A 15-year Medicaid dataset (1996–2010) from one state was analyzed for 14,496 patients aged 17 years and younger and diagnosed as having a CHD on one or more service visits to a pediatrician or pediatric cardiologist.


Controlling for all other diagnosed CHDs, boys were more likely to be diagnosed as having transposition of the great arteries, hypoplastic left heart syndrome, aortic stenosis, and coarctation of the aorta, whereas African Americans were more likely to be diagnosed as having tricuspid regurgitation, atrial septal defect sinus venosus, coronary artery anomaly, and pulmonary stenosis.
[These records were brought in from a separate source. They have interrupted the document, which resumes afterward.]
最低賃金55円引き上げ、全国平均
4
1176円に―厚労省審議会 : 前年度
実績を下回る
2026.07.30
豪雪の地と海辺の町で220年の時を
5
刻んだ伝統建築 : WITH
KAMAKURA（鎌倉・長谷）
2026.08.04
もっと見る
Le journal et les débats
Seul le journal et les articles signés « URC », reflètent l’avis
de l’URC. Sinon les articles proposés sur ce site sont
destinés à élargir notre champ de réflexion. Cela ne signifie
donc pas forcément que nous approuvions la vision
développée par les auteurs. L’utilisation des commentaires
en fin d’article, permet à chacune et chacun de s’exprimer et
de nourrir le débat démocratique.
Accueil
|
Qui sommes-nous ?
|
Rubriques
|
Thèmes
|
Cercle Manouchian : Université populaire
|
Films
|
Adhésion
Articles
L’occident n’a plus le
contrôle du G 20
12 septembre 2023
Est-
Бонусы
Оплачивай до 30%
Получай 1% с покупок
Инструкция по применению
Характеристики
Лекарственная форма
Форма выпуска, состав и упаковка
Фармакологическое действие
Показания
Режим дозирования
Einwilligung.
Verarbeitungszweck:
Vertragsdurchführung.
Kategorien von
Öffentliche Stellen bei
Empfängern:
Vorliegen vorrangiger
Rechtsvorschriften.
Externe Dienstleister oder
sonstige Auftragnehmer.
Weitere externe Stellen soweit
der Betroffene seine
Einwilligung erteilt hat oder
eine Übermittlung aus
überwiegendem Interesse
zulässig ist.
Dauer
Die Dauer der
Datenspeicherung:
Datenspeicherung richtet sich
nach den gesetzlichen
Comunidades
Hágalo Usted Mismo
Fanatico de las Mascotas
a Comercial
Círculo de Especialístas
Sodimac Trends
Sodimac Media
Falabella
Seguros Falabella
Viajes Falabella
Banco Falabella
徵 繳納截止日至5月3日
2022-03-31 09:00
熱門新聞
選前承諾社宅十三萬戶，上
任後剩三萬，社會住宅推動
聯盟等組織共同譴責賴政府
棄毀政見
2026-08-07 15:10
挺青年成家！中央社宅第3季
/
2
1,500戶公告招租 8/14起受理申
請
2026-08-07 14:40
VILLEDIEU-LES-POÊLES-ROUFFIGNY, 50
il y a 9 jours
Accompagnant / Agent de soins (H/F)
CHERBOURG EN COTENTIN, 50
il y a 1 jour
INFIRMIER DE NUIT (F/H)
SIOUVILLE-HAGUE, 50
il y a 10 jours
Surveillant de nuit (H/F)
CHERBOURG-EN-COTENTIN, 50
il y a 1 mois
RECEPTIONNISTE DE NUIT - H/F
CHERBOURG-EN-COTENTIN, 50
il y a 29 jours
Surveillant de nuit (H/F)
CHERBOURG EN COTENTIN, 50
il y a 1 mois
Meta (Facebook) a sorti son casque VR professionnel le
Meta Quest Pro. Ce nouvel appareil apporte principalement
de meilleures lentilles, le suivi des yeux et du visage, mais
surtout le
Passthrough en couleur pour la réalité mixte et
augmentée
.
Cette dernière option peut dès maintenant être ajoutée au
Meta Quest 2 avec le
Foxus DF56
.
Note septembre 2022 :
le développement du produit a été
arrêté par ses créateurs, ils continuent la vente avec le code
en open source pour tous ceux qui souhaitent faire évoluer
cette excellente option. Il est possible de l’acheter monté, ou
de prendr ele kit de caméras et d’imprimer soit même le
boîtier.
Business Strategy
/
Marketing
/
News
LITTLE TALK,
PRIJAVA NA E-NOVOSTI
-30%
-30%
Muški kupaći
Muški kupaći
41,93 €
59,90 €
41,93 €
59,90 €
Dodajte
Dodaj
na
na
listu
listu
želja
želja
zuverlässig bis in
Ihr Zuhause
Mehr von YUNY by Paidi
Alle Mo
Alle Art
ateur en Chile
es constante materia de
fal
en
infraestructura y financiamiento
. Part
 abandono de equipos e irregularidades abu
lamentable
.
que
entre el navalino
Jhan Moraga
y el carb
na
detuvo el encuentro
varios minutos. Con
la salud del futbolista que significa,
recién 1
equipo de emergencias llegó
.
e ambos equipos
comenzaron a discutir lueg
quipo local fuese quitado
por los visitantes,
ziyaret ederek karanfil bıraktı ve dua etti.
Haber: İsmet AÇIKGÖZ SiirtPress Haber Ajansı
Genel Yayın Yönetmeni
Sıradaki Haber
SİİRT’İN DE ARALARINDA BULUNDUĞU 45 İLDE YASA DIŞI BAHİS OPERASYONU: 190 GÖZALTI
Ventricular septal defects, atrial septal defects secundum, patent ductus arteriosus, and pulmonary stenosis were the most prevalent isolated CHDs, whereas tetralogy of Fallot, atrioventricular canal/endocardial cushion defect, common/single ventricle, double outlet right ventricle, and transposition of the great arteries were the most prevalent severe, complex lesions. The complexity of some severe cardiac anomalies appears to be increasing over time.


Changes over time in pediatric CHD caseload mix may affect care management and result in prognosis or outcome differences. These changes present important opportunities for pediatricians and pediatric cardiologists to collaborate, especially in the care of the most severe anomalies.